EXCERTO DA PÁGINA —
^^^^^^^^^^^^^^^^

A mecânica é sempre a mesma e tem pouco que enganar: são 30 segundos entre o pedido feito pelo cliente e o hambúrguer (200 gramas, grelhado, bem, médio ou mal passado) estar no prato, ao lado do arroz thai e das batatas fritas caseiras. Ou do esparregado. O prato, aquecido, vai para o tabuleiro ao lado dos talheres e por norma, do copo cheio de limonada “feita mesmo com limões”. No final, a conta da refeição dificilmente chegará aos dois dígitos.

^^^^^^^^^^^^^^^^

SECÇÃO DE DADOS —
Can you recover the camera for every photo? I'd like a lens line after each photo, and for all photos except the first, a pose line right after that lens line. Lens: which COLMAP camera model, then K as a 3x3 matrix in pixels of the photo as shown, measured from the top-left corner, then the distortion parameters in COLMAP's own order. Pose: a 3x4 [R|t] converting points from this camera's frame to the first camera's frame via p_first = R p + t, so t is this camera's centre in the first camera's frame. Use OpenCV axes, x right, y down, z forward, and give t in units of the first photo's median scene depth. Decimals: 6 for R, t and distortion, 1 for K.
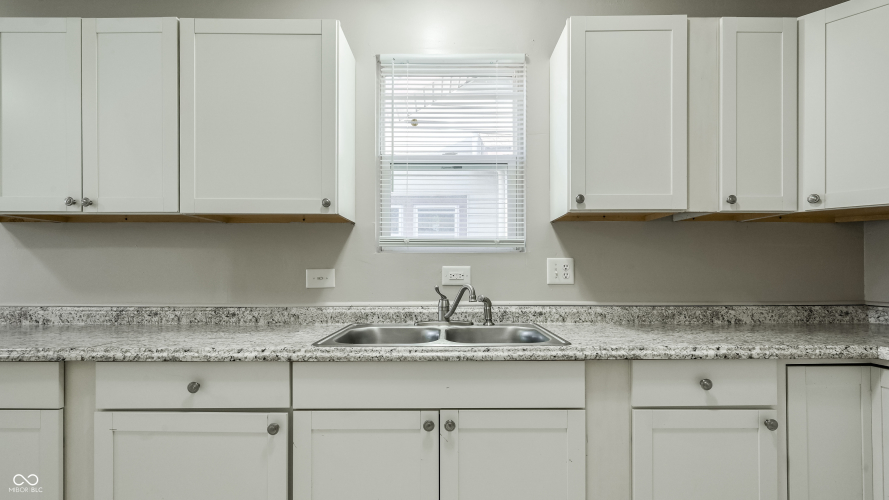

^^^^^^^^^^^^^^^^

INSTRUÇÕES DAS TAREFAS —
1. Escreve a parte do excerto sobre o hambúrguer que começa nas palavras "A mecânica é" e acaba em "aos dois dígitos.".
2. Enumera todas as comidas e bebidas referidas no excerto sobre o hambúrguer.
3. Continua o excerto sobre o hambúrguer a partir da última frase.
As linhas são material à parte e nada têm a ver com o excerto sobre o hambúrguer.

RESPOSTAS POR TAREFA —
1.
A mecânica é sempre a mesma e tem pouco que enganar: são 30 segundos entre o pedido feito pelo cliente e o hambúrguer (200 gramas, grelhado, bem, médio ou mal passado) estar no prato, ao lado do arroz thai e das batatas fritas caseiras. Ou do esparregado. O prato, aquecido, vai para o tabuleiro ao lado dos talheres e por norma, do copo cheio de limonada “feita mesmo com limões”. No final, a conta da refeição dificilmente chegará aos dois dígitos.

2. hambúrguer, arroz thai, batatas fritas caseiras, esparregado, limonada

3.
O H3 nasceu há oito anos e queria mudar a forma de pensar os hambúrgueres. A facturação superior a 30 milhões de euros no ano passado e a presença em três continentes indicam que o conseguiu. A vontade de crescer e os resultados líquidos positivos confirmam-no. Os números revelam que “desde que foi criado, [em 2007]” cresceu todos os anos. Em 2013 só crescemos 1%, mas crescemos”, diz a sorrir António Araújo, antigo advogado e um dos fundadores da empresa. Os outros dois sócios e fundadores são Miguel Van Uden e Albano Homem de Melo, primos direitos. Os três são amigos de infância, “já de terceira geração.
Os nossos avós eram amigos e os nossos pais também”, contam à FORBES numa conversa descontraída em frente a uma das primeiras lojas H3, no Amoreiras Plaza, em pleno coração lisboeta.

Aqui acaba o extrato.